More than 250 people gathered at the University of Pennsylvania last week for Data Rescue Philly, one of the latest examples of a grassroots effort to save environmental and climate change data that scientists fear could vanish under the Trump administration's many climate deniers.
Over two days, volunteers from academia, nonprofits and the tech industry were trained and then preserved data from more than 3,000 websites hosted by the National Oceanic and Atmospheric Administration.
Bethany Wiggin, director of the Penn Program in the Environmental Humanities (PPEH), said the idea emerged from conversations recalling how government data became less accessible during the George W. Bush administration. Wiggin said a scan of agency websites showed that some data sets were archived in multiple locations, while others were more vulnerable.
Those concerns prompted PPEH and Penn Libraries to launch DataRefuge, which approaches the problem like a libraries project, placing "multiple copies [of data] in multiple places," Wiggin said.
"The main goal is to make sure climate change research doesn't slow down."
A recent move by the Wisconsin Department of Natural Resources to remove references to climate change from its website adds urgency to scientists' concerns. In December, researchers and software engineers held a "guerrilla archiving event" in Toronto that focused on preserving Environmental Protection Agency data, and the leader of that effort attended Data Rescue Philly to offer advice.
DataRefuge events took place this week in Chicago and Indianapolis. The project is open to anyone who wants to attend.
The Penn project was in collaboration with the Environmental Data and Governance Initiative (EDGI), an international group of university researchers and nonprofits that formed after Donald Trump's victory to coordinate data rescue efforts. The amount of climate-related information stored on federal websites is overwhelming, and includes vital satellite imagery, sea-ice records, pollution inventories and decades of scientific studies. Wiggin said it's impossible to save everything, and the goal is to prioritize the data most at risk of removal.
InsideClimate News spoke to Wiggin about the motivations, challenges and hopes for the project.
This interview has been edited for length and clarity.

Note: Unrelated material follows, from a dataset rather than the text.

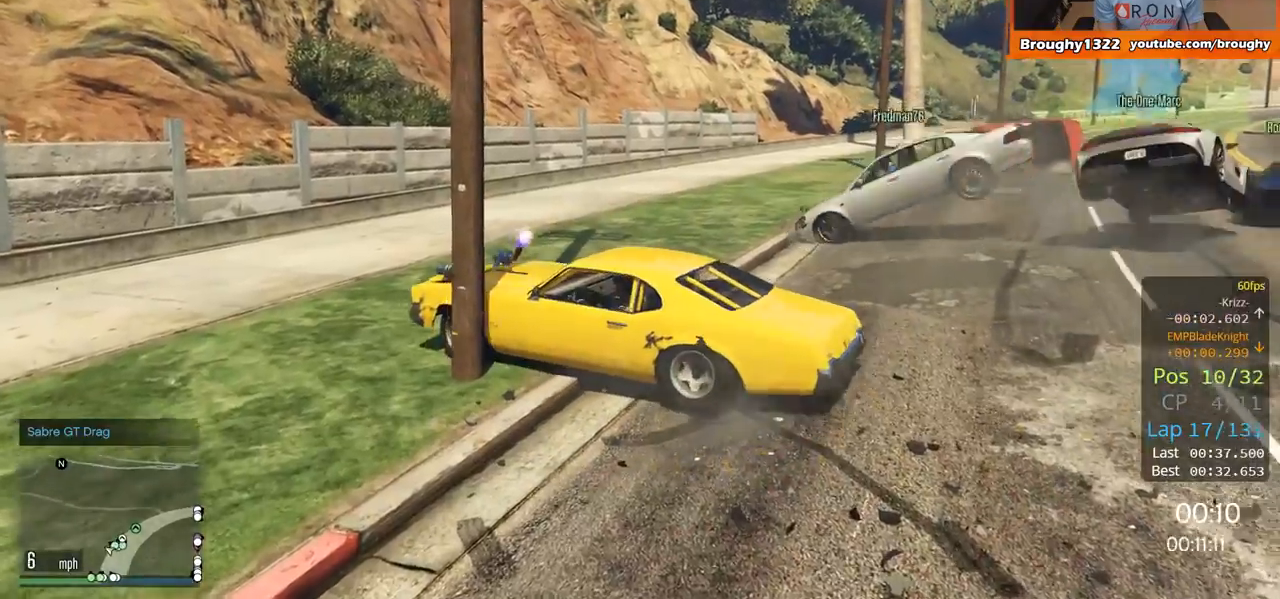
{"buttons": ["R2"], "left_stick": "right", "right_stick": "center", "events": []}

InsideClimate News: What's the goal of the project?
Wiggin: It's our position that we don't have any time to lose. Canadian scientists describe their experience under the Harper administration which restricted government research and communication on climate change] as 'the great slow-down' or 'the lost decade.'
ICN: How did this get started?
Wiggin: We started swapping stories that we had been hearing from faculty and from other policy people who were emailing one another to say: remember what happened under [President Bush] when the data sets that planners used for climate city resilience were suddenly subject to FOIA [Freedom of Information Act] requests instead of being able to be easily downloaded? Make sure you download that stuff now so you have it.

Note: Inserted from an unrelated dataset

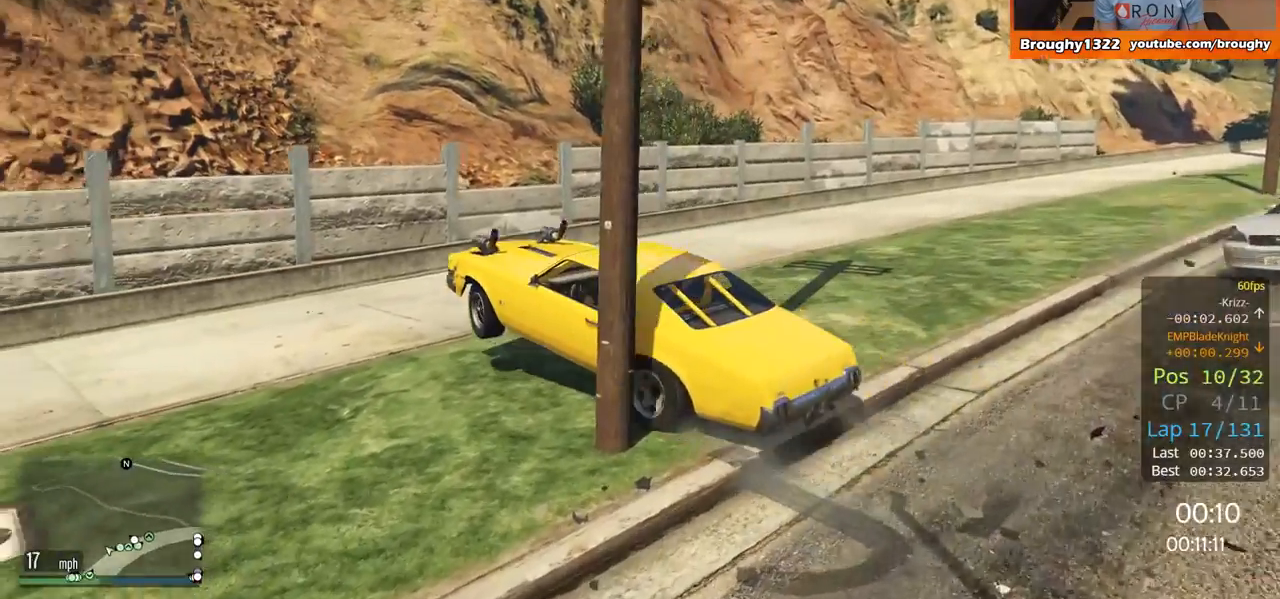
{"buttons": [], "left_stick": "right", "right_stick": "right", "events": [[17, "R2", "up"], [117, "right_stick", "right"]]}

These kinds of anecdotal conversations started us on a research path looking at what had happened in Canada when Stephen Harper was the prime minister—someone who doesn't believe in climate change. With an incoming administration which is also not fact-based, we started worrying about ways in which federal and climate data might be made harder to access.
We immediately reached out to [Penn librarians] and started looking at in how many locations are these data sets actually archived. Some are really robust. Others wouldn't be that hard to get at.
ICN: Who else have you worked with?
Wiggin: The End of Term Harvest worked on the presidential transition in 2008 and 2012. They have precise numbers about the volume of data that they put into the internet archive that was lost under those presidential transitions. I called Mark Phillips, the director, really early on, and he said we need some help.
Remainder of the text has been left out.